Exercise inputs -
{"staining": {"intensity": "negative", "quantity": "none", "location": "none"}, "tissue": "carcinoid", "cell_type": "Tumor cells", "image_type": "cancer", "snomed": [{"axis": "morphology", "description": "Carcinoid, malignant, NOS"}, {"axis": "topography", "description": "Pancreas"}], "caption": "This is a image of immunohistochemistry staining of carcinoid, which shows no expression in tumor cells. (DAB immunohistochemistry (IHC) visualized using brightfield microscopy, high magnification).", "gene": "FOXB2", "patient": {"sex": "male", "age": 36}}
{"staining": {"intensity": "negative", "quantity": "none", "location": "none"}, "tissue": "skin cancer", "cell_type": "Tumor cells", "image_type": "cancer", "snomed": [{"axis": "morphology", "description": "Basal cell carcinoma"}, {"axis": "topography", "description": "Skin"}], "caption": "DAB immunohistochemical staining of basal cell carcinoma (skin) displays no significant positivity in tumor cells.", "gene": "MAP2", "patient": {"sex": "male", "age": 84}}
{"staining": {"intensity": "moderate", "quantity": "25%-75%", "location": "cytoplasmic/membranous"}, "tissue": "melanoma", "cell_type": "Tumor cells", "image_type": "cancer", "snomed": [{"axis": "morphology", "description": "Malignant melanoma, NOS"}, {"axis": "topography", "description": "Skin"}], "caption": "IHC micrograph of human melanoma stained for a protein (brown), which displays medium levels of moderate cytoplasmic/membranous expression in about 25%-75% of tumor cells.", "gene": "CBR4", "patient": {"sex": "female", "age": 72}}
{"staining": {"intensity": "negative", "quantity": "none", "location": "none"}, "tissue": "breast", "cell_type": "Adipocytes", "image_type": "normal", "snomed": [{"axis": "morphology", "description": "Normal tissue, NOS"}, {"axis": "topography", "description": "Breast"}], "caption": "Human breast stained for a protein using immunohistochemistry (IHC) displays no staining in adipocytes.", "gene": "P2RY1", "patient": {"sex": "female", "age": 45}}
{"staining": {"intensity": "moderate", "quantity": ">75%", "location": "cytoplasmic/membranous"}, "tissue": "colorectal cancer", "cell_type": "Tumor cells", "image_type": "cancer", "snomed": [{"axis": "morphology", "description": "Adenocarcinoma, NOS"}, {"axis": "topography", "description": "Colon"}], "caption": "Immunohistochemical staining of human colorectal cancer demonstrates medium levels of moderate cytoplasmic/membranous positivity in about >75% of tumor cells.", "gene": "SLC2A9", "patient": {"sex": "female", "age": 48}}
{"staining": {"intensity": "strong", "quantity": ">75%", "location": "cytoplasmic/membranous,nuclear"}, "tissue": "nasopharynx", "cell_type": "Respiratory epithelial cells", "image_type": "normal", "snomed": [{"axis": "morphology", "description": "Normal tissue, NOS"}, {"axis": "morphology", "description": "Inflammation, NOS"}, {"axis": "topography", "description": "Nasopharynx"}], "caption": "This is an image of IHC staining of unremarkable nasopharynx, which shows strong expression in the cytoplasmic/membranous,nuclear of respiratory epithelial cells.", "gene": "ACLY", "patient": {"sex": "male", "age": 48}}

The problem - Would you please reproduce the entries above word for word?

Written response -
{"staining": {"intensity": "negative", "quantity": "none", "location": "none"}, "tissue": "carcinoid", "cell_type": "Tumor cells", "image_type": "cancer", "snomed": [{"axis": "morphology", "description": "Carcinoid, malignant, NOS"}, {"axis": "topography", "description": "Pancreas"}], "caption": "This is a image of immunohistochemistry staining of carcinoid, which shows no expression in tumor cells. (DAB immunohistochemistry (IHC) visualized using brightfield microscopy, high magnification).", "gene": "FOXB2", "patient": {"sex": "male", "age": 36}}
{"staining": {"intensity": "negative", "quantity": "none", "location": "none"}, "tissue": "skin cancer", "cell_type": "Tumor cells", "image_type": "cancer", "snomed": [{"axis": "morphology", "description": "Basal cell carcinoma"}, {"axis": "topography", "description": "Skin"}], "caption": "DAB immunohistochemical staining of basal cell carcinoma (skin) displays no significant positivity in tumor cells.", "gene": "MAP2", "patient": {"sex": "male", "age": 84}}
{"staining": {"intensity": "moderate", "quantity": "25%-75%", "location": "cytoplasmic/membranous"}, "tissue": "melanoma", "cell_type": "Tumor cells", "image_type": "cancer", "snomed": [{"axis": "morphology", "description": "Malignant melanoma, NOS"}, {"axis": "topography", "description": "Skin"}], "caption": "IHC micrograph of human melanoma stained for a protein (brown), which displays medium levels of moderate cytoplasmic/membranous expression in about 25%-75% of tumor cells.", "gene": "CBR4", "patient": {"sex": "female", "age": 72}}
{"staining": {"intensity": "negative", "quantity": "none", "location": "none"}, "tissue": "breast", "cell_type": "Adipocytes", "image_type": "normal", "snomed": [{"axis": "morphology", "description": "Normal tissue, NOS"}, {"axis": "topography", "description": "Breast"}], "caption": "Human breast stained for a protein using immunohistochemistry (IHC) displays no staining in adipocytes.", "gene": "P2RY1", "patient": {"sex": "female", "age": 45}}
{"staining": {"intensity": "moderate", "quantity": ">75%", "location": "cytoplasmic/membranous"}, "tissue": "colorectal cancer", "cell_type": "Tumor cells", "image_type": "cancer", "snomed": [{"axis": "morphology", "description": "Adenocarcinoma, NOS"}, {"axis": "topography", "description": "Colon"}], "caption": "Immunohistochemical staining of human colorectal cancer demonstrates medium levels of moderate cytoplasmic/membranous positivity in about >75% of tumor cells.", "gene": "SLC2A9", "patient": {"sex": "female", "age": 48}}
{"staining": {"intensity": "strong", "quantity": ">75%", "location": "cytoplasmic/membranous,nuclear"}, "tissue": "nasopharynx", "cell_type": "Respiratory epithelial cells", "image_type": "normal", "snomed": [{"axis": "morphology", "description": "Normal tissue, NOS"}, {"axis": "morphology", "description": "Inflammation, NOS"}, {"axis": "topography", "description": "Nasopharynx"}], "caption": "This is an image of IHC staining of unremarkable nasopharynx, which shows strong expression in the cytoplasmic/membranous,nuclear of respiratory epithelial cells.", "gene": "ACLY", "patient": {"sex": "male", "age": 48}}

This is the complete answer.